At school they are teaching us reading, but only easy words and boring stories about mice and cats. We already know all the letters and the way they fit together to make words. We don’t say this. If Mom finds out, maybe she’ll stop reading stories at bedtime and tell us to read our own.

Bedtime is my favorite Mom time. She’s not too busy to hug me then. She doesn’t have a list of chores for me to do, and she doesn’t quiz me about the names of countries I’m supposed to be memorizing or make me count to a hundred or recite Bible verses.

She snuggles up with me in my bed, both of us holding the book, and reads me stories by the light of my bedside lamp. She never reads to Marley, but it’s still Marley who remembers all the words, even the hardest ones.

Last night Mom read “Cinderella,” the one from a big, fat book with Grimm on the spine, not the one from the glossy picture book, where the stepsisters have pointy noses and Cinderella looks so light on her feet she might drift up into the sky.
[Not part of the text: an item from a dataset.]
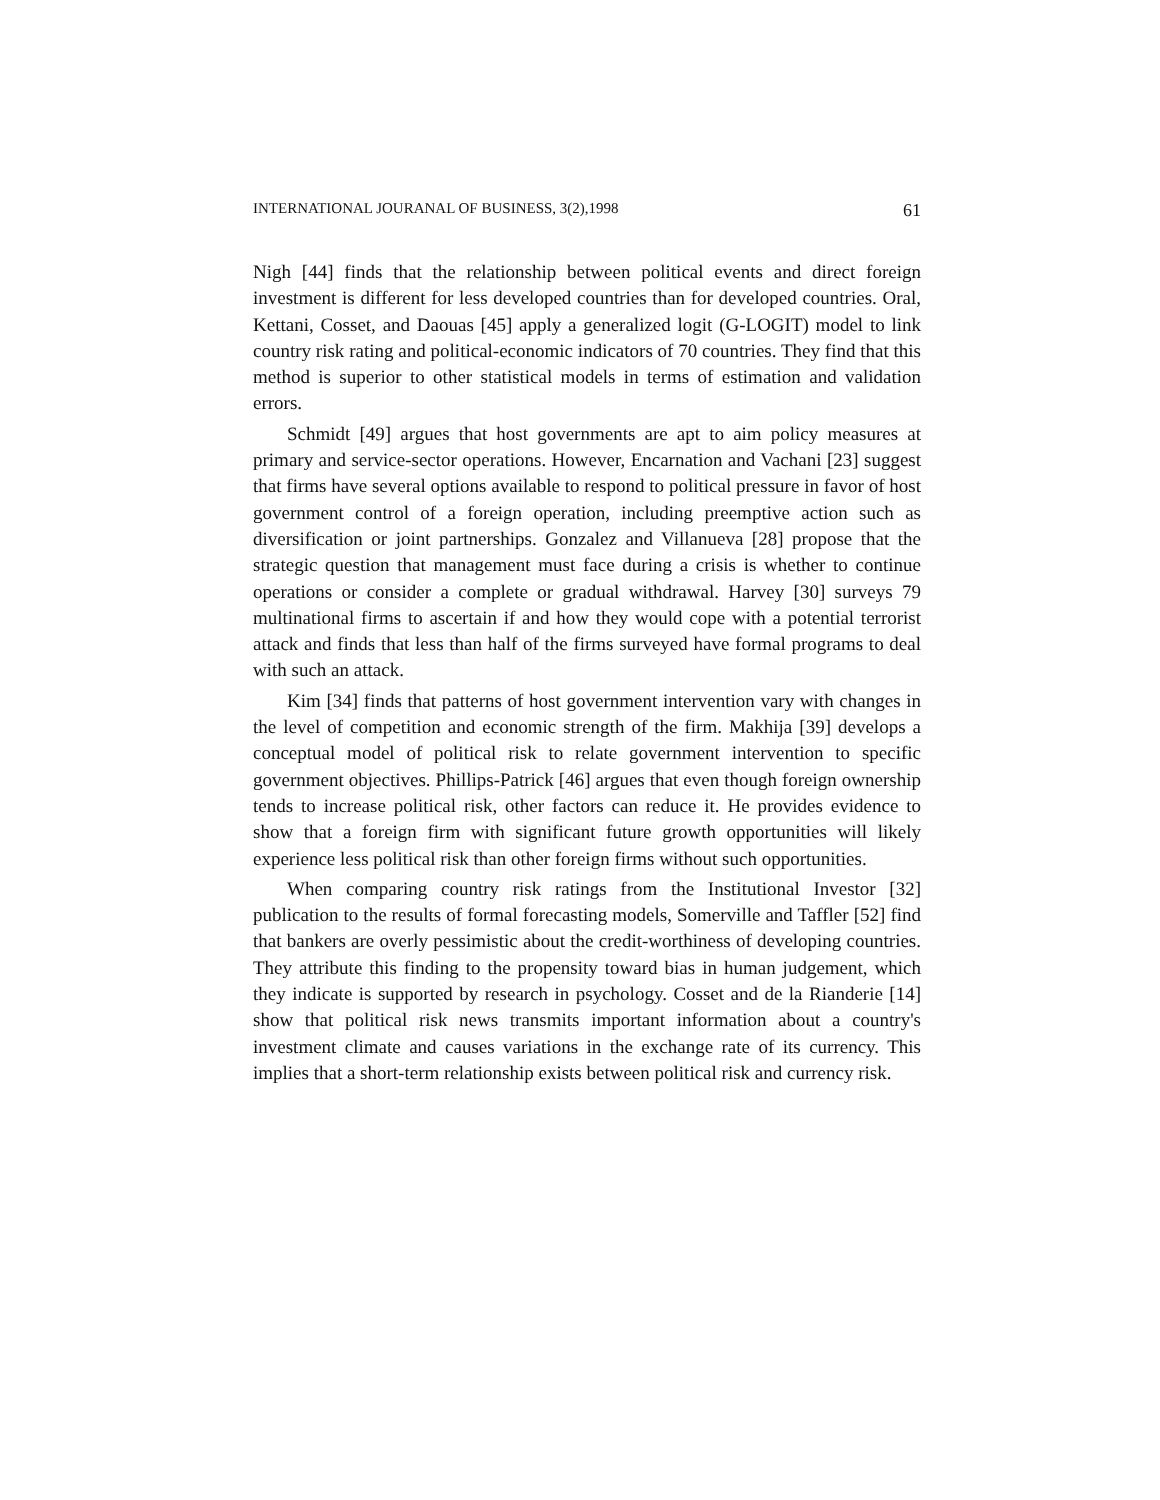INTERNATIONAL JOURANAL OF BUSINESS, 3(2),1998 61
Nigh [44] finds that the relationship between political events and direct foreign investment is different for less developed countries than for developed countries. Oral, Kettani, Cosset, and Daouas [45] apply a generalized logit (G-LOGIT) model to link country risk rating and political-economic indicators of 70 countries. They find that this method is superior to other statistical models in terms of estimation and validation errors.
Schmidt [49] argues that host governments are apt to aim policy measures at primary and service-sector operations. However, Encarnation and Vachani [23] suggest that firms have several options available to respond to political pressure in favor of host government control of a foreign operation, including preemptive action such as diversification or joint partnerships. Gonzalez and Villanueva [28] propose that the strategic question that management must face during a crisis is whether to continue operations or consider a complete or gradual withdrawal. Harvey [30] surveys 79 multinational firms to ascertain if and how they would cope with a potential terrorist attack and finds that less than half of the firms surveyed have formal programs to deal with such an attack.
Kim [34] finds that patterns of host government intervention vary with changes in the level of competition and economic strength of the firm. Makhija [39] develops a conceptual model of political risk to relate government intervention to specific government objectives. Phillips-Patrick [46] argues that even though foreign ownership tends to increase political risk, other factors can reduce it. He provides evidence to show that a foreign firm with significant future growth opportunities will likely experience less political risk than other foreign firms without such opportunities.
When comparing country risk ratings from the Institutional Investor [32] publication to the results of formal forecasting models, Somerville and Taffler [52] find that bankers are overly pessimistic about the credit-worthiness of developing countries. They attribute this finding to the propensity toward bias in human judgement, which they indicate is supported by research in psychology. Cosset and de la Rianderie [14] show that political risk news transmits important information about a country's investment climate and causes variations in the exchange rate of its currency. This implies that a short-term relationship exists between political risk and currency risk.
I can only pick out some of the words in that book. Marley says grim means dark, and for sure, there are lots of dark words on those pages.

Silk and satin are there, but also hideous. And orphaned.
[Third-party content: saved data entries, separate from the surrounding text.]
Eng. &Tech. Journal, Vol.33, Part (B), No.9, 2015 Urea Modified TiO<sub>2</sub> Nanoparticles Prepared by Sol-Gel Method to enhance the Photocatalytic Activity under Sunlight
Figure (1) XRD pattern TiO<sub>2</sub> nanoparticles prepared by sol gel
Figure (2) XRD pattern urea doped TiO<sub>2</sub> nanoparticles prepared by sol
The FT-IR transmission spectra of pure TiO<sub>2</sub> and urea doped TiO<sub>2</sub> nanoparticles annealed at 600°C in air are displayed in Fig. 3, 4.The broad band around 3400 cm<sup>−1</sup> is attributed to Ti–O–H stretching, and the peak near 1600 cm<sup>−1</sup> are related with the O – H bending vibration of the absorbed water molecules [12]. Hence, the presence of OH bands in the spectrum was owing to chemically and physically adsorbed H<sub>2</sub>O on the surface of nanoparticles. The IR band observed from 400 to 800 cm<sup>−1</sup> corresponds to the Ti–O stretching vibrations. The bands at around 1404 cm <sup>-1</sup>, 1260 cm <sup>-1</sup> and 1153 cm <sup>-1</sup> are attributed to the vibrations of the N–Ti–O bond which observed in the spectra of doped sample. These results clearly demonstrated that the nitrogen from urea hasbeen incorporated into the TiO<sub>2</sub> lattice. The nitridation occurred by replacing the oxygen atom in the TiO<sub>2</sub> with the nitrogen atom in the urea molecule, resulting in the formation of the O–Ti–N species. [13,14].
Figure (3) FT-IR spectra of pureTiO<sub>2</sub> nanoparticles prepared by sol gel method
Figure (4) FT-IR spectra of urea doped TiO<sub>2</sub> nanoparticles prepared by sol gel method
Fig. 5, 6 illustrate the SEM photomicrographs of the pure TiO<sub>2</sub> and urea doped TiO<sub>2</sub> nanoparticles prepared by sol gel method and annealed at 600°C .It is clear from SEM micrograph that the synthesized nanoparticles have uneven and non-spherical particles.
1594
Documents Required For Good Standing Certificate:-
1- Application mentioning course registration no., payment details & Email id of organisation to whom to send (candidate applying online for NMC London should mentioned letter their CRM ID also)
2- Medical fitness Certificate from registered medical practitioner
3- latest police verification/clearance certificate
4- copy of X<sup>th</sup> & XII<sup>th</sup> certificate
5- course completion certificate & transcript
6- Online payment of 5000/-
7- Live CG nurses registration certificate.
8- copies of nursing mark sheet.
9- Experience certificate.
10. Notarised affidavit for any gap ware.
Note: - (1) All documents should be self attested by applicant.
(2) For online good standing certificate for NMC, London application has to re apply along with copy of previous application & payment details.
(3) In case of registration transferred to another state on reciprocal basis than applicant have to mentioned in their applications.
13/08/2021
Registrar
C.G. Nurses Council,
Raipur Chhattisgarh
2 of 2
“What if we were orphaned?” she asked me, the night Mom read “Hansel and Gretel.”

“They weren’t orphaned,” I told her. “Their father was still alive.”
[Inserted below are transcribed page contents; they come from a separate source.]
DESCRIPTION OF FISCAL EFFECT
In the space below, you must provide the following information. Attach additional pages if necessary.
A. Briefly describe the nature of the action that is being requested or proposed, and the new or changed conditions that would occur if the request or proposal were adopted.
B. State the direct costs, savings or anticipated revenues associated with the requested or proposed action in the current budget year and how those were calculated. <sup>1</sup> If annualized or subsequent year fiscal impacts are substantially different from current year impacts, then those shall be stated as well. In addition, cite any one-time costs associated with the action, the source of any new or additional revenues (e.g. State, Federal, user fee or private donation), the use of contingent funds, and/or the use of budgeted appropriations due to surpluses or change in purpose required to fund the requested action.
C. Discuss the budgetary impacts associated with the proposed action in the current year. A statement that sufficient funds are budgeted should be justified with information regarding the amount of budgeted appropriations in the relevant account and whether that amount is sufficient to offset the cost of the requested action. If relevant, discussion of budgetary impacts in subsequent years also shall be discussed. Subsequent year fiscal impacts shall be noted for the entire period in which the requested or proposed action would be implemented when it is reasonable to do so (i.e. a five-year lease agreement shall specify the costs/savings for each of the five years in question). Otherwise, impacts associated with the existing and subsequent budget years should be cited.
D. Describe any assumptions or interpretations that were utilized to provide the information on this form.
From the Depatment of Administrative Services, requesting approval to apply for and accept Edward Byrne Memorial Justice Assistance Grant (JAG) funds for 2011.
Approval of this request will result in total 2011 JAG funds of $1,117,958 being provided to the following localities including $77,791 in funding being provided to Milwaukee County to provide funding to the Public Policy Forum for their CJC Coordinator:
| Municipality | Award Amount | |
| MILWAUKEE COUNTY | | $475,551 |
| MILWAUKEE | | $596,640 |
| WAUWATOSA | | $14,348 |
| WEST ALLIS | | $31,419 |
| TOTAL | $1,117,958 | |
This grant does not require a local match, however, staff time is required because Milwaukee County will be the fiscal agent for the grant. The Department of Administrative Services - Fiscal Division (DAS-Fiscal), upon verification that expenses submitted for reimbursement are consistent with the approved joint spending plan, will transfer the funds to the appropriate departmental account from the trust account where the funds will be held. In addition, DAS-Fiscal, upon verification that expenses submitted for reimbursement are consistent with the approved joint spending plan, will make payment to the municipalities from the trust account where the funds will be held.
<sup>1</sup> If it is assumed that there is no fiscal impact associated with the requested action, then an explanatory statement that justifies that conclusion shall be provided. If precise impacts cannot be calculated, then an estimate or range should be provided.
“Maybe they would have been better off orphaned,” she says, “since he wanted to kill them and all.”

Her words made me feel like I feel now, shivery and shaky. It’s not the witch in the gingerbread house that scares me; it’s the idea of my parents not wanting me anymore. When I wake screaming from nightmares and Mom comes to soothe me with hugs and soft words, it’s always from the same dream. Always she asks, “What were you dreaming, little one? Tell me.”

And always I tell her, “I don’t remember.”

And always it’s a lie.

But I’m not dreaming now. I’m with Marley and we are safely hidden in the forbidden closet. The dress doesn’t look anything like the pictures in the “Cinderella” book, but I do think the word silk suits it just fine.

“Put it on,” Marley says. “You can be Cinderella.”

“I don’t want to be Cinderella.”

“What about Princess Leia? That’s even better.”

We haven’t seen the Star Wars movies. Mom says we’re too young. But we’ve heard about them from other kids. Lacey at school has a picture book all about the story, and we’ve seen Princess Leia in her white dress, carrying a gun through the spaceship. Leia is much more exciting than Cinderella and balls and dancing.

Still.

“We’ll get in trouble.” My hands are already smoothing the material, though.

“Nobody will know.”

Underneath the dress are two small pink blankets and one blue stuffed bear. The bear is a twin to the one sitting on my bed, the one that goes with me into dreamland every night.

Wrapped in one of the blankets is a picture. Marley and I stare at it, trying to make sense of the image. A girl holds two babies bundled in pink blankets. The girl has my mother’s face, but she’s wearing blue jeans and a T-shirt and has long, loose hair hanging down almost to her waist. She wears lots of blue eye shadow and thick mascara.

The girl looks like Mom, except that Mom always wears a dress or slacks and a blouse. Her hair is short. She never puts anything on her face except lotion and ChapStick.

The picture makes my stomach feel sick, so I wrap it back up in the blanket. I pull the dress on over my head. It makes a whispering swish and spills out around me on the floor, more like Cinderella’s train than Leia’s dress. Marley picks out a pair of high-heeled shoes, and I’m balancing on them, precarious, checking out my transformation in the full-length mirror, when the closet door opens, and the Evil Stepmother stands there, staring at me, hands on both hips, lips pressed tightly together in an expression that means I am in serious trouble.

Because it’s not the Evil Stepmother at all, and I’m neither Cinderella nor the brave Princess Leia saving an empire. My own real, true mother has caught me snooping in things that do not belong to me.

“What are you doing?”

It’s a trick question and I know better than to answer. She can see what I’m doing.

“Who were you talking to?”

“Nobody.”

Her eyes burn me. I try to hold her gaze, but I’m balancing on high heels. My foot slips into the toe of the shoe and then sideways. I topple over, grabbing at an armful of dresses for balance, but they slide off their hangers and come with me, all of us in a heap at the bottom of the closet.